Sec.2. Ideas and Institutions. Another point is worth noting here. We are sometimes advised to distinguish sharply between “What should be” and “What is”; often two very different things. The advice is pertinent and useful, particularly in the sphere of sociology. But our incorrigible habit of confusing the two things together is not without justification, or at least excuse. For, in fact, they gravitate towards one another with a force which is just as strong as the capacity of man for understanding and controlling his environment. When we have a system which is clearly bad, and when we see our way to make it better, we generally make the change however tardily. Our sense of “What should be” thus reacts upon “What is.” Meanwhile, until we can make the system better, our appreciation of “What is” affects our sense of “What should be.” And the more so, as we are sensible. For “What should be” is pre-eminently an affair of relativity. A man may hold very strongly that equal pay to every individual is desirable, as he puts it, as an ideal. But this will not prevent him, in a world in which managers are paid far more than manual workers, from maintaining hotly (at any rate, if he is sensible) that to pay the manager of a particular concern a manual worker’s wage would be monstrously unfair. He would also argue that it would be highly inexpedient. Equity and expediency are, in fact, intricately intertwined in our sense of “What should be”; and our sense of “What should be” in the particular is governed by our knowledge of “What is” in the general.

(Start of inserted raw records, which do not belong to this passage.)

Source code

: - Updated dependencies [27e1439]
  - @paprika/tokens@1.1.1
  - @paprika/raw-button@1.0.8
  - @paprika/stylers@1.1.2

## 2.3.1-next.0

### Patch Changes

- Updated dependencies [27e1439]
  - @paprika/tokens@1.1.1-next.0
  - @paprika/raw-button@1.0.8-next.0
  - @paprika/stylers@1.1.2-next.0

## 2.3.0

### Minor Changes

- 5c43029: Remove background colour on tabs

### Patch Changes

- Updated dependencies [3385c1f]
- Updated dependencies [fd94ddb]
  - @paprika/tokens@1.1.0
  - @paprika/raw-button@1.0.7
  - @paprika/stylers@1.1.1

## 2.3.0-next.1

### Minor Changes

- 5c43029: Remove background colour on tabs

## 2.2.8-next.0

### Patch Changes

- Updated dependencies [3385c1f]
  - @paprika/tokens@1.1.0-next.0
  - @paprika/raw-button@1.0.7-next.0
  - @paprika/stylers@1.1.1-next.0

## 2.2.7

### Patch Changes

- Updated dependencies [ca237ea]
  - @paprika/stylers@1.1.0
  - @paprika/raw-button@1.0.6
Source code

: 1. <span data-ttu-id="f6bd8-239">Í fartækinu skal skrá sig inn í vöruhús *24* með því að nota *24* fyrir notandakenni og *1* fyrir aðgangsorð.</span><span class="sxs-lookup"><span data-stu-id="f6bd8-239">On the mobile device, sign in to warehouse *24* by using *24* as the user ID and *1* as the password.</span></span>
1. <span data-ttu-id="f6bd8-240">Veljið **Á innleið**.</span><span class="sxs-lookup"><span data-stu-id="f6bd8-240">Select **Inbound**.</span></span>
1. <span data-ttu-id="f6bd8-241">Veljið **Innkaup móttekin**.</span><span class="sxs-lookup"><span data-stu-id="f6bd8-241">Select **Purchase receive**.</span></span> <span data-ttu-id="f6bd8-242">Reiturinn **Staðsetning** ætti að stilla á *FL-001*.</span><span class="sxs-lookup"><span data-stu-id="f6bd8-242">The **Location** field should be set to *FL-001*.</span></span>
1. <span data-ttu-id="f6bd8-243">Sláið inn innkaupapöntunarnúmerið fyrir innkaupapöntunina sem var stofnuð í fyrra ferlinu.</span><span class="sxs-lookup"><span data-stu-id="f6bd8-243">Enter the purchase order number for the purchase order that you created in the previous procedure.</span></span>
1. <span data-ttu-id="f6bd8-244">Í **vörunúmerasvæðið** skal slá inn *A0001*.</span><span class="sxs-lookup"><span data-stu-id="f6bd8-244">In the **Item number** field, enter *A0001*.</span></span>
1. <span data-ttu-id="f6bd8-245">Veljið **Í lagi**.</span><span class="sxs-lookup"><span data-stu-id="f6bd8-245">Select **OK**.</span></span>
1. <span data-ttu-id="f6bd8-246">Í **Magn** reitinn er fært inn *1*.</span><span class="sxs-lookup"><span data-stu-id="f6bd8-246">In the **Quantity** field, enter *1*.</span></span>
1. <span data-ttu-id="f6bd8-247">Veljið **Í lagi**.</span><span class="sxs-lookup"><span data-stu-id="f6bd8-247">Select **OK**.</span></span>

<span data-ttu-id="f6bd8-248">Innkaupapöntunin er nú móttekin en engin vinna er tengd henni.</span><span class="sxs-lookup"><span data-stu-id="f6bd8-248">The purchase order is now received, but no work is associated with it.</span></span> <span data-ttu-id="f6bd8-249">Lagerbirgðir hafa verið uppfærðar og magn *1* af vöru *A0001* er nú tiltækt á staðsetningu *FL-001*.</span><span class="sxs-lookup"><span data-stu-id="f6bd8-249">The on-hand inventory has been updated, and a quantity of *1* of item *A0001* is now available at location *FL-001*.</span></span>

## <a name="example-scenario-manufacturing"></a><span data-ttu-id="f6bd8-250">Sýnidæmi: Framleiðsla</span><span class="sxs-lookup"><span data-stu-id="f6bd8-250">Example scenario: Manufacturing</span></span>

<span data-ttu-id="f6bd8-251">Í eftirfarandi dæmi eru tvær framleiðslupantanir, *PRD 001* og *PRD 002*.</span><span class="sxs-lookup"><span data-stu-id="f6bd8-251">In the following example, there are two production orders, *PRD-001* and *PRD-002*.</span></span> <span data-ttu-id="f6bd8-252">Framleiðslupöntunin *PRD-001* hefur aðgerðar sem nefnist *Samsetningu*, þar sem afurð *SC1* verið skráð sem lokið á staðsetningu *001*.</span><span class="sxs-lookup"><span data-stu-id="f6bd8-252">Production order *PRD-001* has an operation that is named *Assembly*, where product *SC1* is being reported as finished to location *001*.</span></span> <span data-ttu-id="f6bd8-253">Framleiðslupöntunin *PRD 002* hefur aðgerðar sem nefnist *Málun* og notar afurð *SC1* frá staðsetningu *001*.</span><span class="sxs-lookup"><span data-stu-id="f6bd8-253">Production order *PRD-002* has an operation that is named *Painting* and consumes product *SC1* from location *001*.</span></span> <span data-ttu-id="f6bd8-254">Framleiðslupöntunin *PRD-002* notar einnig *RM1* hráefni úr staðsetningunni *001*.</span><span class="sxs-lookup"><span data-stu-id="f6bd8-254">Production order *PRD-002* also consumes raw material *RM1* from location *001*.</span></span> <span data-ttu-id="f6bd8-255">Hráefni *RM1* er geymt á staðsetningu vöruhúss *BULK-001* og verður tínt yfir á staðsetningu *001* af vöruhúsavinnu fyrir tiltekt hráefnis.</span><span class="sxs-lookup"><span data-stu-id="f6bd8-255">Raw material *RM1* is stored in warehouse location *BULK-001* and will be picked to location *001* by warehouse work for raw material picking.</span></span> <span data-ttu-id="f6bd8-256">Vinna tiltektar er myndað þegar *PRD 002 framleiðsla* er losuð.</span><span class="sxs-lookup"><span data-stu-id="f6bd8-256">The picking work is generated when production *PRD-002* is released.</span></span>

These may seem unnecessary commonplaces. But they have a vital bearing on the modus operandi of economic laws. These laws do not work in vacuo. They work through the medium of the acts of men. The acts of men are greatly influenced by their institutions, and by their ideas of right and wrong. Both institutions and ideas may serve to smooth rather than obstruct the path of economic laws; because the laws may represent either “what should be” in the general, or “what is” in the general, and therefore “what should be” in the particular. This may hold true even of a trade union or a sense of “fair wages.” The business of economic theory is not to justify a regime of laissez-faire, still less to show the folly of bringing morals into business. Its value is rather that it may help us, by improving our understanding, to shape our institutions, and to adopt our moral sentiments so as to promote the public welfare. With these general notions in our minds, let us turn to see how stands the case with Labor.
Sec.3. The General Wage Level. The term Labor may be used in a broad or in a narrow sense. It may be confined to weekly wage-earners: it may be extended to include all those who work, as the phrase goes, “with either hand or brain.” It is with all classes of Labor, in the broadest sense of the term, that we must here concern ourselves. It will be convenient, however, in the first instance to ignore the differences between them, and to consider the forces which determine what we may regard as the general wage-level.